[START OF Text shown]

Shen, Uspensky & Vereshchagin — Chapter 10

Inequalities for Entropy,
Complexity, and Size

Uniform sets, typization, and the deep correspondence between information inequalities and combinatorial bounds.

Prerequisites: Chapters 2, 7 (pairs, conditional complexity, Shannon entropy). Comfort with combinatorics helps.
10
Chapters
2
Simulations
10
Quizzes

Chapter 0: Overview

This chapter explores a remarkable three-way correspondence between:

  1. Shannon entropy inequalities for random variables
  2. Kolmogorov complexity inequalities for individual strings
  3. Combinatorial size inequalities for finite sets

Many inequalities hold (or fail) simultaneously in all three worlds. This is not a coincidence — it reflects a deep structural connection.

The grand picture: Consider a linear inequality like H(X,Y) ≤ H(X) + H(Y). This holds for Shannon entropy (always), for Kolmogorov complexity (up to O(log n)), and for set cardinalities (|A × B| ≤ |A| · |B|). All three are manifestations of the same underlying combinatorial fact.
Check: The three-way correspondence connects inequalities about...

Chapter 1: Three Worlds

Let's see the three worlds side by side for a concrete example: the subadditivity inequality.

WorldInequalityInterpretation
EntropyH(X,Y) ≤ H(X) + H(Y)Joint entropy ≤ sum of marginals
ComplexityC(x,y) ≤ C(x) + C(y) + O(log n)Pair complexity ≤ sum (up to log)

[END OF Text shown]
[START OF Record set]

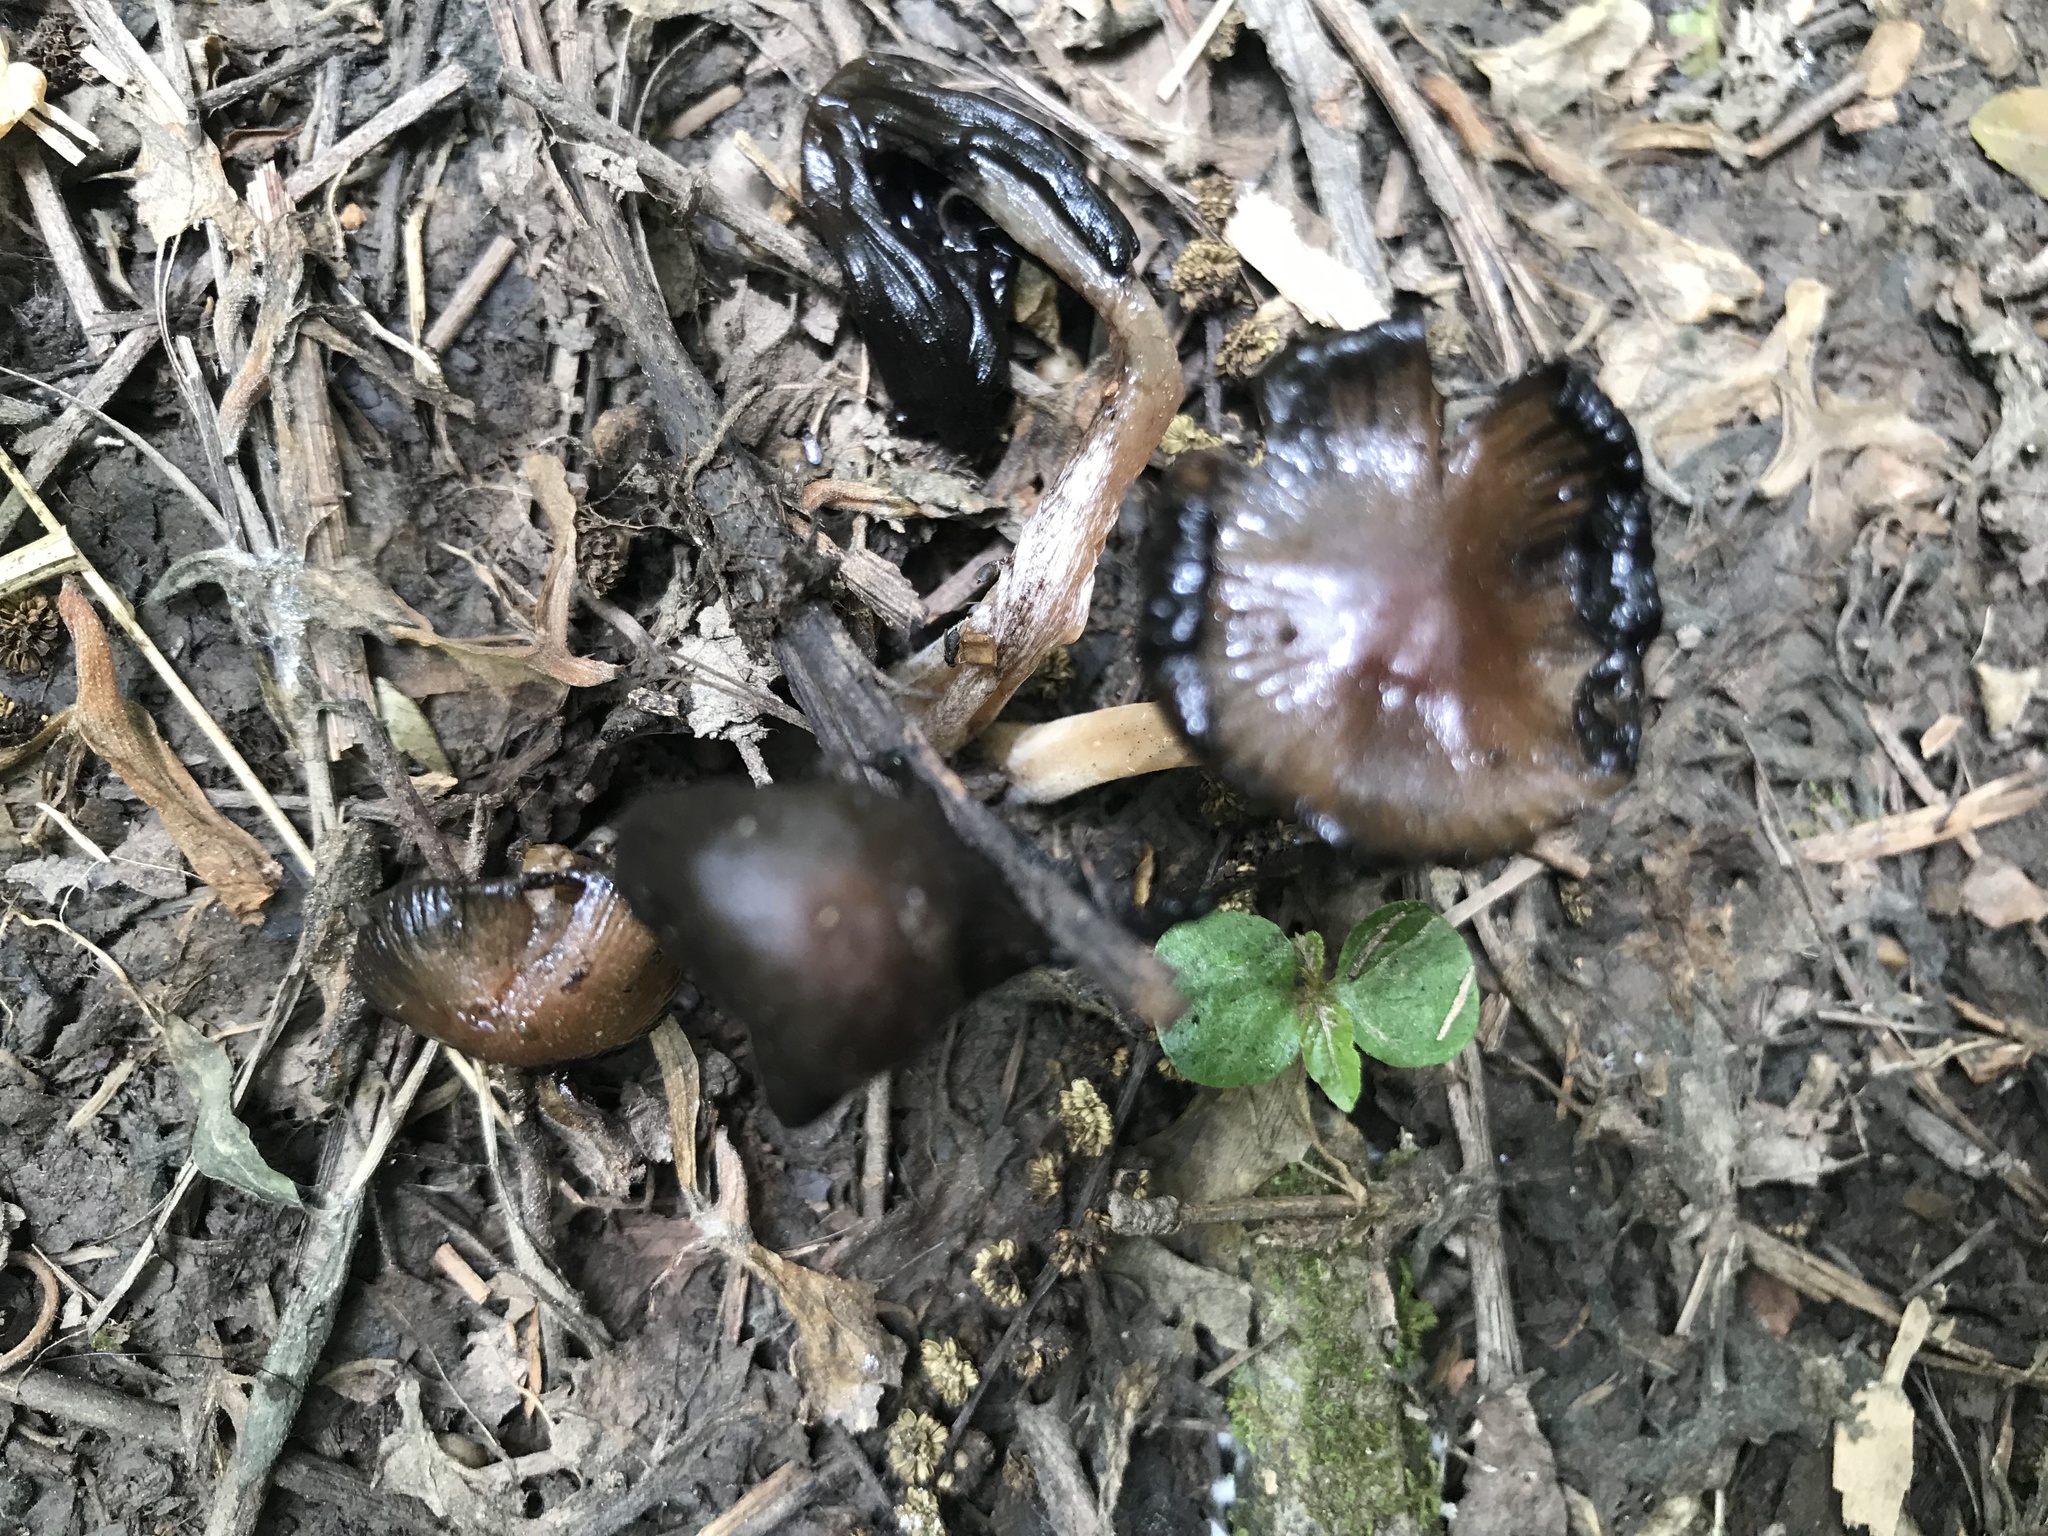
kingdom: Fungi
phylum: Basidiomycota
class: Agaricomycetes
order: Agaricales
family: Psathyrellaceae
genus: Coprinopsis
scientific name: Coprinopsis atramentaria
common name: Common ink-cap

[END OF Record set]

* **Task goal**:
Please carry the chapter on entropy, complexity, and size inequalities forward from where it stops. The items have no connection to the chapter on entropy, complexity, and size inequalities.

* **Task response**:
Cardinality|A| ≤ |proj1(A)| · |proj2(A)|Set of pairs ≤ product of projections

All three are essentially the same statement in different languages. The entropy version talks about random variables, the complexity version about strings, and the cardinality version about sets.

Transfer principle: Any linear inequality that is true for Shannon entropy is also true for Kolmogorov complexity (up to O(log n)). The converse also holds. This means that to prove (or disprove) a complexity inequality, we can work in whichever world is most convenient.

But some non-linear inequalities behave differently in the three worlds. The Ingleton inequality, for example, holds for linear random variables but fails in general. Understanding these differences is the frontier of the theory.

Check: The subadditivity H(X,Y) ≤ H(X) + H(Y) corresponds in set theory to...

Chapter 2: Uniform Sets

A finite set S is uniform (or combinatorially regular) if all its elements have approximately the same complexity, and the set itself has a short description.

Definition: A set S of binary strings is uniform if:
(1) S is decidable (membership can be tested algorithmically),
(2) All elements x ∈ S have C(x) ≈ log|S| (up to O(log n) terms),
(3) C(S) is small (the set itself has a short description).

Uniform sets are the Kolmogorov analogues of "typical sets" in Shannon theory. Just as typical messages have entropy ≈ H, elements of uniform sets have complexity ≈ log|S|.

Why do uniform sets matter? Because they provide the "witnesses" for complexity inequalities. To prove C(x) + C(y) ≥ C(x,y) + ..., we construct a uniform set that achieves the bound.

Check: Elements of a uniform set S all have Kolmogorov complexity approximately...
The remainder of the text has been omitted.